Lisbeth Salander (Claire Foy), sang gadis bertato naga itu kembali beraksi dalam sekuel "The Girl in the Spider's Web", lanjutan film pertama "The Girl with Dragon Tattoo" pada tahun 2011.
Lisbeth sebagai peretas andal tidak lagi terlibat dalam upaya memecahkan kasus pembunuhan, namun turun gunung menuntaskan kasus pelik yang melibatkan agen-agen rahasia internasional yang berebut program canggih bernama Firefall.
Lisbeth harus melindungi seorang pakar information technology atau IT bernama Frans Balder (Stephen Merchant) dan putranya August (Christopher Convery) yang menciptakan Firefall.

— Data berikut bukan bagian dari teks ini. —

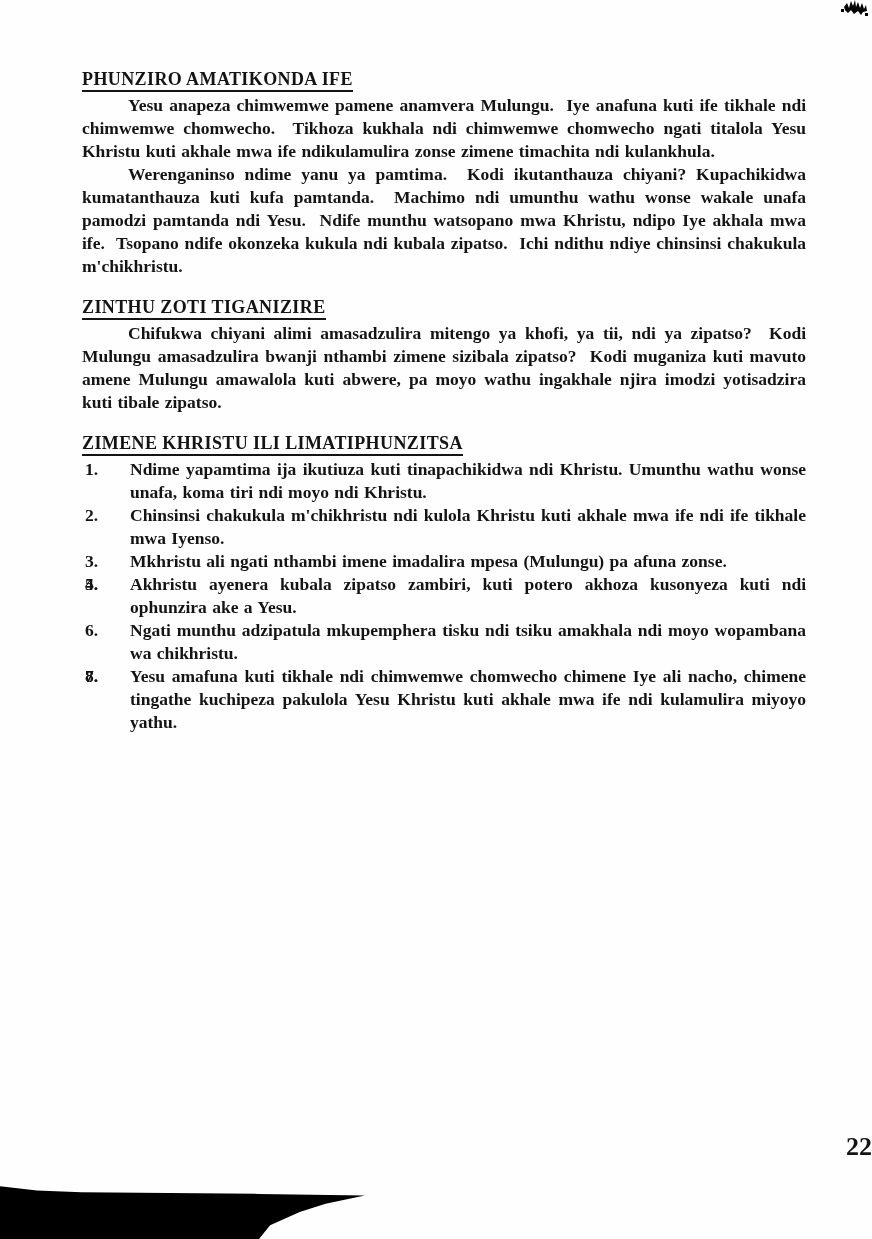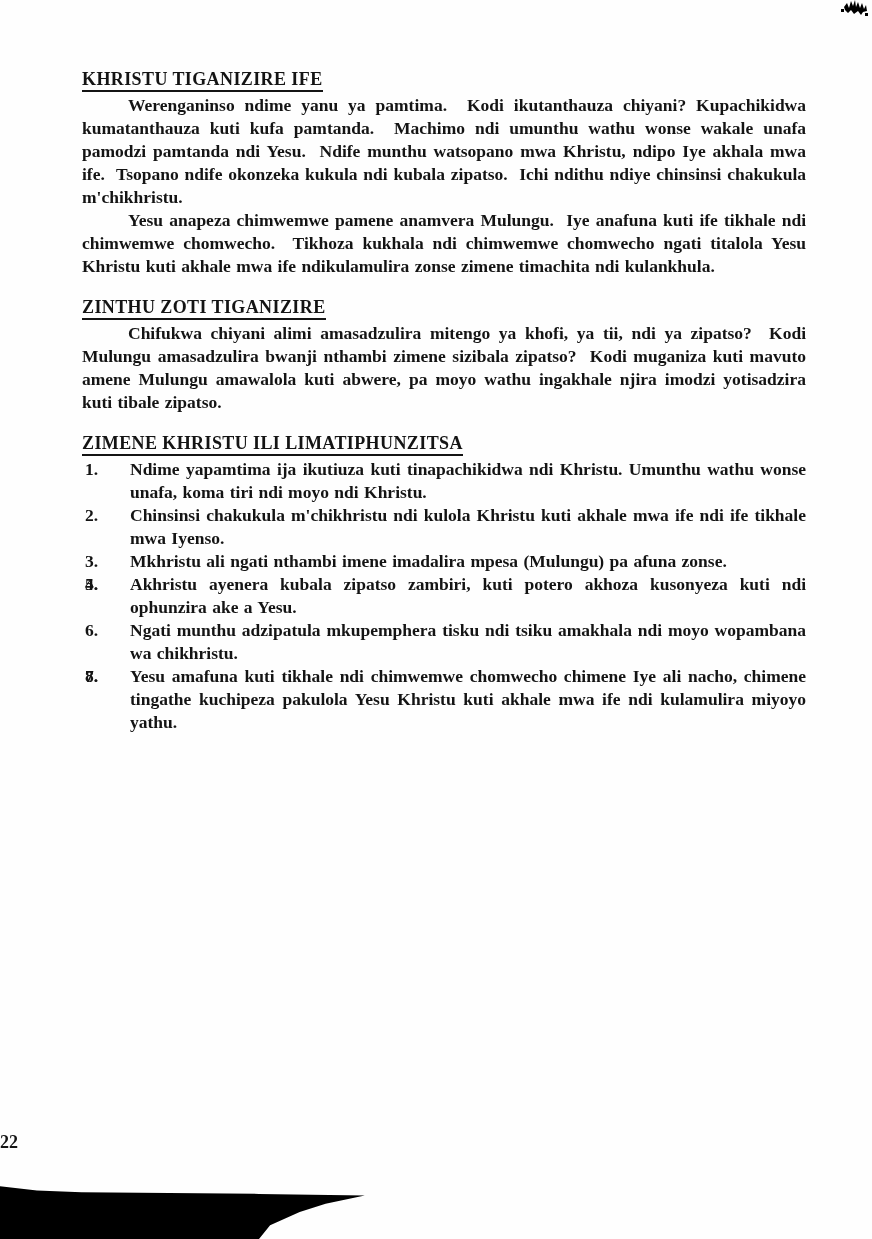--- a/index.html
+++ b/index.html
@@ -96,7 +96,7 @@
   <div class="content">
 
     <div class="section">
-      <h2 class="section-heading"><span>KHRISTU TIGANIZIRE IFE</span></h2>
+      <h2 class="section-heading"><span>PHUNZIRO AMATIKONDA IFE</span></h2>
       <p class="para">Werenganinso ndime yanu ya pamtima.  Kodi ikutanthauza chiyani? Kupachikidwa kumatanthauza kuti kufa pamtanda.  Machimo ndi umunthu wathu wonse wakale unafa pamodzi pamtanda ndi Yesu.  Ndife munthu watsopano mwa Khristu, ndipo Iye akhala mwa ife.  Tsopano ndife okonzeka kukula ndi kubala zipatso.  Ichi ndithu ndiye chinsinsi chakukula m'chikhristu.</p>
       <p class="para">Yesu anapeza chimwemwe pamene anamvera Mulungu.  Iye anafuna kuti ife tikhale ndi chimwemwe chomwecho.  Tikhoza kukhala ndi chimwemwe chomwecho ngati titalola Yesu Khristu kuti akhale mwa ife ndikulamulira zonse zimene timachita ndi kulankhula.</p>
     </div>

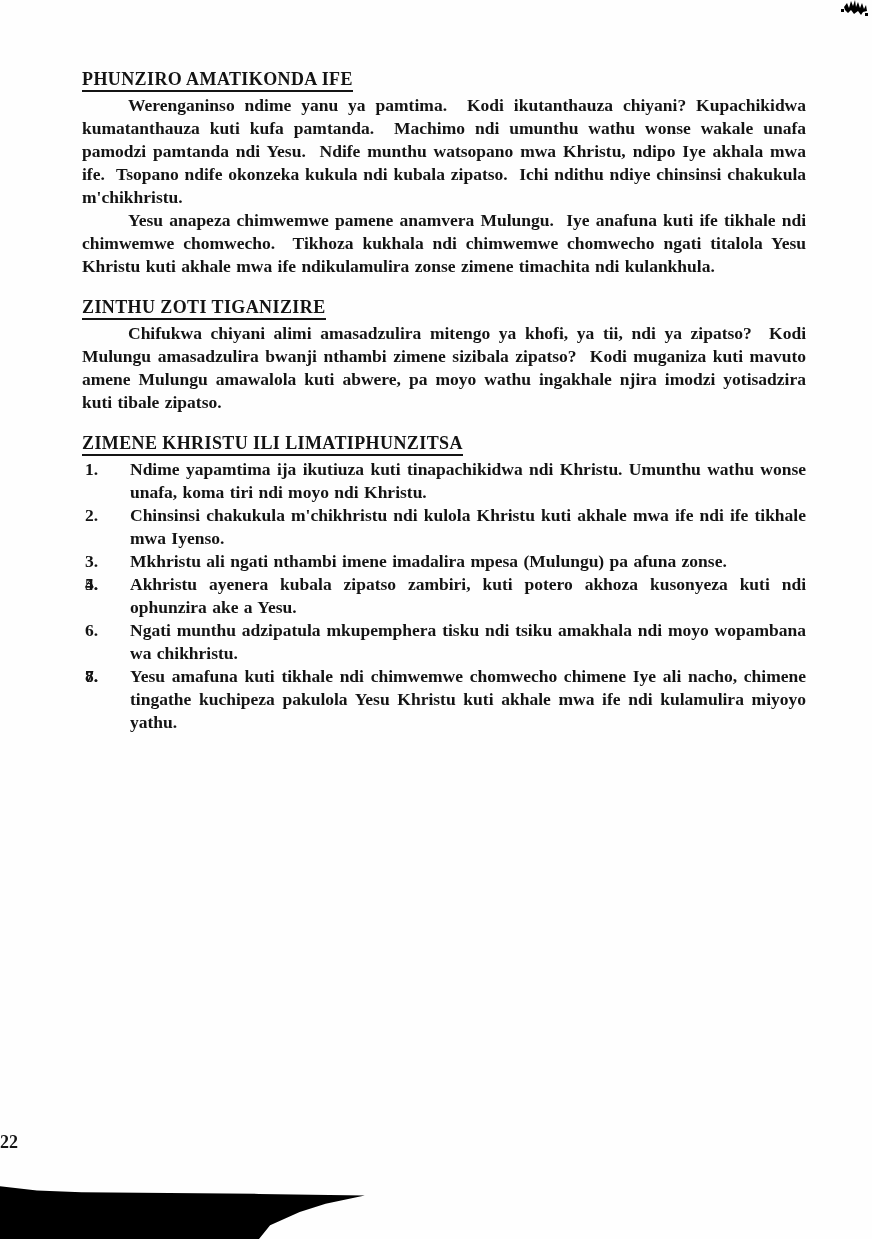--- a/index.html
+++ b/index.html
@@ -97,8 +97,8 @@
 
     <div class="section">
       <h2 class="section-heading"><span>PHUNZIRO AMATIKONDA IFE</span></h2>
+      <p class="para">Yesu anapeza chimwemwe pamene anamvera Mulungu.  Iye anafuna kuti ife tikhale ndi chimwemwe chomwecho.  Tikhoza kukhala ndi chimwemwe chomwecho ngati titalola Yesu Khristu kuti akhale mwa ife ndikulamulira zonse zimene timachita ndi kulankhula.</p>
       <p class="para">Werenganinso ndime yanu ya pamtima.  Kodi ikutanthauza chiyani? Kupachikidwa kumatanthauza kuti kufa pamtanda.  Machimo ndi umunthu wathu wonse wakale unafa pamodzi pamtanda ndi Yesu.  Ndife munthu watsopano mwa Khristu, ndipo Iye akhala mwa ife.  Tsopano ndife okonzeka kukula ndi kubala zipatso.  Ichi ndithu ndiye chinsinsi chakukula m'chikhristu.</p>
-      <p class="para">Yesu anapeza chimwemwe pamene anamvera Mulungu.  Iye anafuna kuti ife tikhale ndi chimwemwe chomwecho.  Tikhoza kukhala ndi chimwemwe chomwecho ngati titalola Yesu Khristu kuti akhale mwa ife ndikulamulira zonse zimene timachita ndi kulankhula.</p>
     </div>
 
     <div class="section">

Kendati sudah menaruh semua kamera pengintai, toh Lisbeth gagal melindungi nyawa Frans Balder yang tewas di tangan seorang antek mafia Rusia bernama Jan Holtser (Claes Bang).
Walaupun gagal melindungi Balder, Lisbeth dengan kemampuan sebagai peretas berhasil menyelamatkan August.
Saat menyelamatkan August, Lisbeth terkejut bahwa dalang di balik perebutan Firefall adalah adiknya sendiri Camilla Salander (Sylvia Hoeks) yang mewarisi kepemimpinan mafia Rusia dari ayahnya.
Camilla dikenal memiliki kepribadian sociopath, juga sangat ahli dalam menyusun permainan intrik tingkat tinggi seperti jaring laba-laba demi ambisi serta trauma masa lalunya.
Sadar dengan permainan intrik sang adik yang sangat berbahaya jika sampai program Firefall jatuh ke tangannya, Lisbeth pun berjuang mati-matian melindungi August dibantu rekanan lamanya, jurnalis investigasi Mikael Blomkvist (Sverrir Gudnason).
"The Girl in the Spider's Web" merupakan sekuel dari lanjutan "The Girl with Dragon Tattoo" dan menghadirkan versi berbeda baik dari film awalnya.
Tak seperti dalam film pertamanya yang cenderung berfokus pada kisah bertema detektif layaknya manga "Detective Conan", "The Girl in the Spider's Web" cenderung menghadirkan kisah intrik intelijen yang super rumit dan dipenuhi aksi seperti "Jason Bourne".
"The Girl in the Spider's Web" menonjolkan laga Lisbeth sebagai seorang hacker yang tidak hanya jago meretas sistem keamanan bandara atau mobil dari jarak jauh, namun juga mampu berkelahi serta ahli menembak layaknya seorang agen rahasia.
Film ini bisa dianggap lebih menonjolkan aksi tunggal Lisbeth, dan membuat kemampuan jurnalis Mikael Blomkvist hanya sebagai tempelan serta menjadi sosok tak berdaya dalam film tersebut.
Seperti halnya genre film agen rahasia lainnya, film ini menampilkan adegan-adegan laga klise seperti pertarungan tangan kosong dan kejar-kejaran mobil, namun dipercantik lewat peretasan teknologi canggih serta aksi sniper yang membidik targetnya menggunakan panduan global positioning satelite (GPS).
Kendati menghadirkan beragam adegan laga super canggih, sang nahkoda Fede Álvarez masih tetap mempertahankan tema utama dari adaptasi novelnya yakni kekerasan pria terhadap wanita sebagai benang merah baik dari film pertama maupun novelnya.
Ini terlihat pada sosok Camilla, seorang wanita berkepribadian sociopath yang lahir akibat penyiksaan dan kekerasan ayahnya terhadap ibu, dirinya sekaligus sang kakak Lisbeth selama bertahun-tahun.
Akting Sylvia Hoeks berhasil menghidupkan karakter Camilla yang lembut namun dingin dan bengis.
Plot cerita ini bisa dibilang sebagai jalinan intrik yang disusun secara rapih oleh Fede Alvarez, karena dalam sebuah intrik terdapat intrik yang lebih rumit lagi yang semakin menjerat penonton seperti layaknya jaring laba-laba.
"The Girl in the Spider's Web" yang dibintangi Claire Foy, Sverrir Gudnason, Sylvia Hoeks, dan sederet aktor/aktris lainnya ini siap menjerat penonton Indonesia lewat jaringan intriknya pada 28 November 2018.